March 6, 2017
As a lead-up to the 2018 Farm Bill, around which discussions and debate in Congress have already begun, the National Sustainable Agriculture Coalition is previewing some of the major programs and policies advocates need to know in order to effectively engage. The first post in our series, “Path to the 2018 Farm Bill,” covers the nutrition title; specifically the Supplemental Nutrition Assistance Program (SNAP), by far the largest program in the farm bill from a funding standpoint. Future blogs in this series will cover conservation, farm commodity and crop insurance programs, and the newer farm bill programs for value-added and organic agriculture, local and regional food systems, and beginning and underserved farmers and ranchers.
The farm bill is a comprehensive, multi-year piece of legislation that covers a diverse array of federal farm, food, fiber, forestry, and rural policies and programs. The last farm bill, in 2014, contained 12 titles and was estimated at the time to have a five-year cost of $489 billion. The largest title by far in terms of funding is the Nutrition Title, which is estimated to account for nearly 80 percent of the total budget in the 2014 bill. The largest portion of the Nutrition Title, in turn, is the Supplemental Nutrition Assistance Program (SNAP) – formerly referred to as food stamps.

◆ **Provided data**
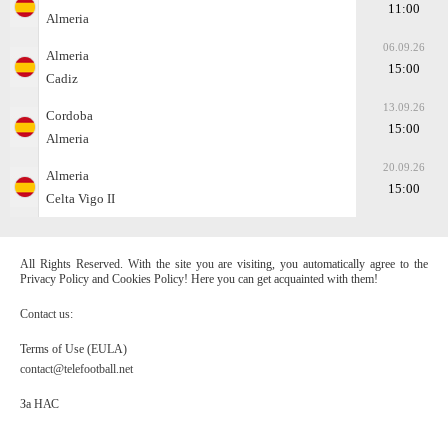
11:00
Almeria
06.09.26
Almeria
15:00
Cadiz
13.09.26
Cordoba
15:00
Almeria
20.09.26
Almeria
15:00
Celta Vigo II
All Rights Reserved. With the site you are visiting, you automatically agree to the
Privacy Policy and Cookies Policy! Here you can get acquainted with them!
Contact us:
Terms of Use (EULA)
contact@telefootball.net
За НАС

◆ **What you need to do**
1 – Quote the farm bill text word for word, starting with "The farm bill is" and going on through "as food stamps.".
2 – According to the farm bill text, what was the estimated five-year cost of the 2014 farm bill?
Leave the records out of this entirely.

◆ **Answers per task**
1 –
The farm bill is a comprehensive, multi-year piece of legislation that covers a diverse array of federal farm, food, fiber, forestry, and rural policies and programs. The last farm bill, in 2014, contained 12 titles and was estimated at the time to have a five-year cost of $489 billion. The largest title by far in terms of funding is the Nutrition Title, which is estimated to account for nearly 80 percent of the total budget in the 2014 bill. The largest portion of the Nutrition Title, in turn, is the Supplemental Nutrition Assistance Program (SNAP) – formerly referred to as food stamps.

2 – $489 billion